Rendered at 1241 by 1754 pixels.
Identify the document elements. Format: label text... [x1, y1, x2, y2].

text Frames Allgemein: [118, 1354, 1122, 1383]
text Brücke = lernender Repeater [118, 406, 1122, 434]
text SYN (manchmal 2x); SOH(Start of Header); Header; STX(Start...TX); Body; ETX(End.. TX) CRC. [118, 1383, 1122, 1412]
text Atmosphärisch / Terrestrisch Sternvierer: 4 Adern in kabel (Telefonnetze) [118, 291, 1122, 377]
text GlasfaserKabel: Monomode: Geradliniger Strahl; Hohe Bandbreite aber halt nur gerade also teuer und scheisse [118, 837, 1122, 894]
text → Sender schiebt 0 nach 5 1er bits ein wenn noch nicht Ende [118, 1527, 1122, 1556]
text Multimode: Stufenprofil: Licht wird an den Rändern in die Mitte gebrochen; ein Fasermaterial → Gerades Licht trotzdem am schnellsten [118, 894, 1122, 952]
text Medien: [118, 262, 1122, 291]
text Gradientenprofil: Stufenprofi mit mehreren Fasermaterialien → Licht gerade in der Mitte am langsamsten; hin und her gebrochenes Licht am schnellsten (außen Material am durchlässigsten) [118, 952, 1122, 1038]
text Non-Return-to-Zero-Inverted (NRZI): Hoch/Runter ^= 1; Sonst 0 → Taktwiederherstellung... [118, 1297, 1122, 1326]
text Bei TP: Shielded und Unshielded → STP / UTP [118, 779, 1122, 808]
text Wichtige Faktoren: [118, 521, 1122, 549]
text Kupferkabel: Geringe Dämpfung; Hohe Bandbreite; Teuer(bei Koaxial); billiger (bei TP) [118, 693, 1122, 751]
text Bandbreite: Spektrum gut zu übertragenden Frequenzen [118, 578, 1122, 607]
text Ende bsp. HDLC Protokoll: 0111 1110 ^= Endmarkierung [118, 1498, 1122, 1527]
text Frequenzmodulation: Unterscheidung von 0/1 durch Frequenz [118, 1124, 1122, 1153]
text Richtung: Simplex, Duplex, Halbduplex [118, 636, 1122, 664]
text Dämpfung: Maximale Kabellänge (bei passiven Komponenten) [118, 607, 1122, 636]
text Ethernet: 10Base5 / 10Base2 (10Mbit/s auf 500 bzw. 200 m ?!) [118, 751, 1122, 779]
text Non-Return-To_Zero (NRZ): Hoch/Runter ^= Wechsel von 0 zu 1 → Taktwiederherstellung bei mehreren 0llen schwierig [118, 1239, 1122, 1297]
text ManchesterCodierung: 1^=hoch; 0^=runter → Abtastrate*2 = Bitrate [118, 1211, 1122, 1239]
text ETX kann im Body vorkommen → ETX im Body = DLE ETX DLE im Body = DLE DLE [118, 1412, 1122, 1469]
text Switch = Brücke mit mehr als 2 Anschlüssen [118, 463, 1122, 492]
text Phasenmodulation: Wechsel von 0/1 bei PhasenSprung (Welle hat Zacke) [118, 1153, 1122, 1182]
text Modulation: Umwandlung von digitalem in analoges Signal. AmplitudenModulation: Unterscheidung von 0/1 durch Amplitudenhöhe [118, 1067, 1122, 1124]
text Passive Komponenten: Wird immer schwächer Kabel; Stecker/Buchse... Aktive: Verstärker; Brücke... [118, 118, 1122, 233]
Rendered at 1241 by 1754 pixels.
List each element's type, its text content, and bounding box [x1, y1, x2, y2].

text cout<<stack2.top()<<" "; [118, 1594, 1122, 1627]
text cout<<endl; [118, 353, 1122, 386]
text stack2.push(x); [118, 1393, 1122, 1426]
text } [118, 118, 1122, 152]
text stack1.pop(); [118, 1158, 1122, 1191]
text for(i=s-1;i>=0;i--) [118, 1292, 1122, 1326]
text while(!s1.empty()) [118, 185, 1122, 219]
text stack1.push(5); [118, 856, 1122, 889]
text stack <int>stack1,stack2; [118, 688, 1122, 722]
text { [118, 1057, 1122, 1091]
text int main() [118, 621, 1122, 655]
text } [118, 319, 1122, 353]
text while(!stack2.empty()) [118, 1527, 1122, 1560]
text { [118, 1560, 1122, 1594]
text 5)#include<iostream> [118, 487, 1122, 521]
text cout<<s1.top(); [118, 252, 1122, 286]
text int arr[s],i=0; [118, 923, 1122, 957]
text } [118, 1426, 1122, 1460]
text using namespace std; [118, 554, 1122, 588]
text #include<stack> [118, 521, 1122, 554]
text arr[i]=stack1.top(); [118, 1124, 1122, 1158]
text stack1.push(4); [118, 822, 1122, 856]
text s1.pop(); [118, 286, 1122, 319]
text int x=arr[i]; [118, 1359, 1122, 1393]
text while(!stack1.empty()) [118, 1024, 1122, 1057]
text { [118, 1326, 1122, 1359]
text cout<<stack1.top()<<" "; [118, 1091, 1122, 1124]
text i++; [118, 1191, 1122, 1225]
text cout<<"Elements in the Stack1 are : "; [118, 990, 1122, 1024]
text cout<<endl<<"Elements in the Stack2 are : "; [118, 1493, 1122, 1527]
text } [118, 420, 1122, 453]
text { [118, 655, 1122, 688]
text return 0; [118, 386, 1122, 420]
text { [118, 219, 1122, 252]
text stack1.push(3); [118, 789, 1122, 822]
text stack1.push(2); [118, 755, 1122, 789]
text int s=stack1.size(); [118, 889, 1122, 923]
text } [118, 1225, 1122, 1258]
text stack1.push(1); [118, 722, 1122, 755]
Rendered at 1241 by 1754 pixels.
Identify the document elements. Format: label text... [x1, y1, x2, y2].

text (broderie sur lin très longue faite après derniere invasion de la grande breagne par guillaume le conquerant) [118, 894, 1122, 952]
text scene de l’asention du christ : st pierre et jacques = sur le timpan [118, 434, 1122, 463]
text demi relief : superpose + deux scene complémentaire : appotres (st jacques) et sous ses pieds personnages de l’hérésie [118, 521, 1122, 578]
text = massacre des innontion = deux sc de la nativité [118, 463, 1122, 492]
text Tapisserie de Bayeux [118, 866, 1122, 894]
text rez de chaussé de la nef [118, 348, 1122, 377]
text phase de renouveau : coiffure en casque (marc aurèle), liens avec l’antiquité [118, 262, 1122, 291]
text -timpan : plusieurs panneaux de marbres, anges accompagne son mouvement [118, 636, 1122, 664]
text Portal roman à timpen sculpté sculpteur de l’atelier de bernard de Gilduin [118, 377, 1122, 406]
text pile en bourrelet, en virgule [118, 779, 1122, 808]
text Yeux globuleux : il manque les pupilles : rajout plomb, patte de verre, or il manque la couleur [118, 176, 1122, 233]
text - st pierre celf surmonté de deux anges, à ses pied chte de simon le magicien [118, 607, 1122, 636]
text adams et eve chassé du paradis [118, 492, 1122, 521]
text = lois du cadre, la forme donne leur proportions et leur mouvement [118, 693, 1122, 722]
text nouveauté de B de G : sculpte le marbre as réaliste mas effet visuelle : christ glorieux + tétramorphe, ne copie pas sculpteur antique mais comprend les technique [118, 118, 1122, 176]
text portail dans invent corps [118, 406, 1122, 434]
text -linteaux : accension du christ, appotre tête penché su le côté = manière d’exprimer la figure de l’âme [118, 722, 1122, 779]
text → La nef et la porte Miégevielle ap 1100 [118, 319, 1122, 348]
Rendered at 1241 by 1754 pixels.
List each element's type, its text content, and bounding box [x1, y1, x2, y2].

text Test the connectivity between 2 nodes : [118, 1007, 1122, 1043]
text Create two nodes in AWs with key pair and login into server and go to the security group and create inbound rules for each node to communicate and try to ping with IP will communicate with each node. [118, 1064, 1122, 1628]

_Exercise_
Please count the lines of the material above that contain the string "timpan". Reply with only the number.

_Complete answer_
2